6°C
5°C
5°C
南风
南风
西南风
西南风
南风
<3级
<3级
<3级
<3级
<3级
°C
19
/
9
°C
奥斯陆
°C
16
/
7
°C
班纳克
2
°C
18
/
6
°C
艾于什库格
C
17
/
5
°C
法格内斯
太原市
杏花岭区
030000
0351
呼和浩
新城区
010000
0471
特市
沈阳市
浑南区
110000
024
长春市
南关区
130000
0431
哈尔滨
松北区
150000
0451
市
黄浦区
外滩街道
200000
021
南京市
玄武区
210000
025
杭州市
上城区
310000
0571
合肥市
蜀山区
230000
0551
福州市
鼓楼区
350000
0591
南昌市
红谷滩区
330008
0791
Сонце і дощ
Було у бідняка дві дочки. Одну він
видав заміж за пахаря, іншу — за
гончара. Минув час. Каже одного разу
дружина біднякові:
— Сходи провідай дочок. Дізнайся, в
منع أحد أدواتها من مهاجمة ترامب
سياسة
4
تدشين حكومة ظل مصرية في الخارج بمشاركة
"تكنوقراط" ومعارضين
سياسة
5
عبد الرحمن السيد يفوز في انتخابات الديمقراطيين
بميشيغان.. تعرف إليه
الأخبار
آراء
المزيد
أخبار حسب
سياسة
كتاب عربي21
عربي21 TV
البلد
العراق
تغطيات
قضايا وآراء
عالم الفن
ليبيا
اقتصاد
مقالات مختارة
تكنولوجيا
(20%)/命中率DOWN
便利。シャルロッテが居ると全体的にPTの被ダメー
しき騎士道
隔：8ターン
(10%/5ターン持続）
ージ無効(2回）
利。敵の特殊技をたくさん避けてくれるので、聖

# # # # # # #

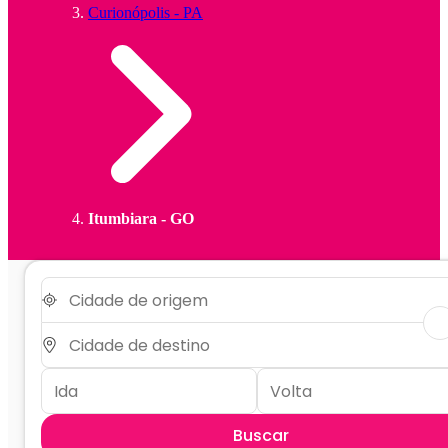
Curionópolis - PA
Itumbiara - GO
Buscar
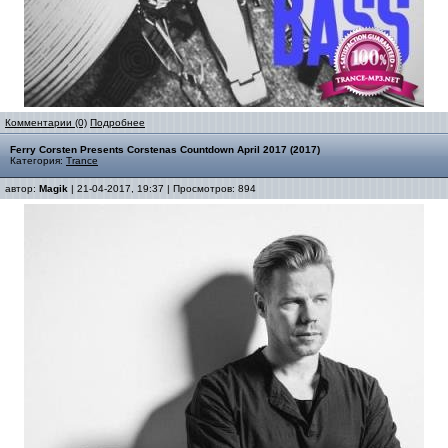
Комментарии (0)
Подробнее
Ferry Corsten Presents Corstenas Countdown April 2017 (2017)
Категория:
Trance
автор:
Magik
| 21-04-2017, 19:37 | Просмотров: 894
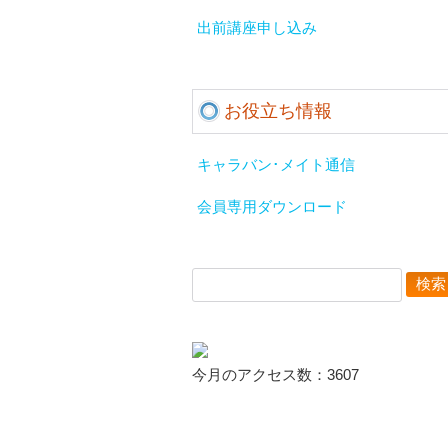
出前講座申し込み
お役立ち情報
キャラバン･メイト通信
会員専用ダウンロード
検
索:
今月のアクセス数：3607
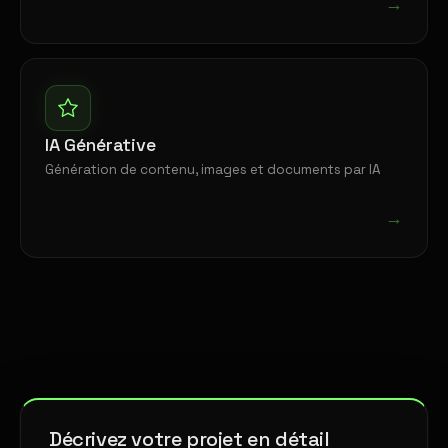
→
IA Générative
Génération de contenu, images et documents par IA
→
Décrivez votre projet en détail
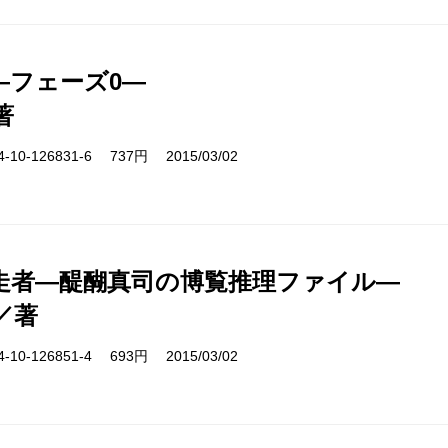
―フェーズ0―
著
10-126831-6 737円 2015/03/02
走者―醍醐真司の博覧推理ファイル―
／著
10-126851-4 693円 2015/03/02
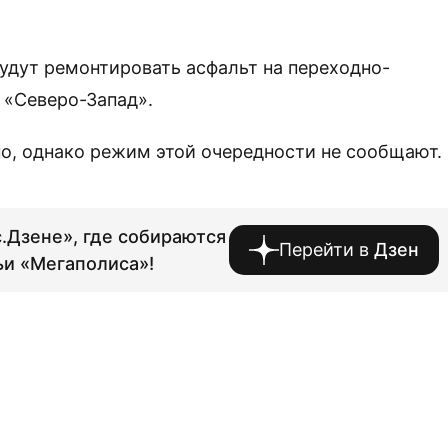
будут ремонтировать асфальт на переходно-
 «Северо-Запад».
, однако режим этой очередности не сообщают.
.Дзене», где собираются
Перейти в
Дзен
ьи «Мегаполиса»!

# # # # # # #

Task objective –
In the items above, take the lines from the one holding "Curionópolis - PA" through the one holding "今月のアクセス数：3607", inclusive, and write them out again with "Trance" replaced by "Techno" and nothing else changed. Leave out the pictures.

Answer for this exercise –
Curionópolis - PA
Itumbiara - GO
Buscar
Комментарии (0)
Подробнее
Ferry Corsten Presents Corstenas Countdown April 2017 (2017)
Категория:
Techno
автор:
Magik
| 21-04-2017, 19:37 | Просмотров: 894
出前講座申し込み
お役立ち情報
キャラバン･メイト通信
会員専用ダウンロード
検
索:
今月のアクセス数：3607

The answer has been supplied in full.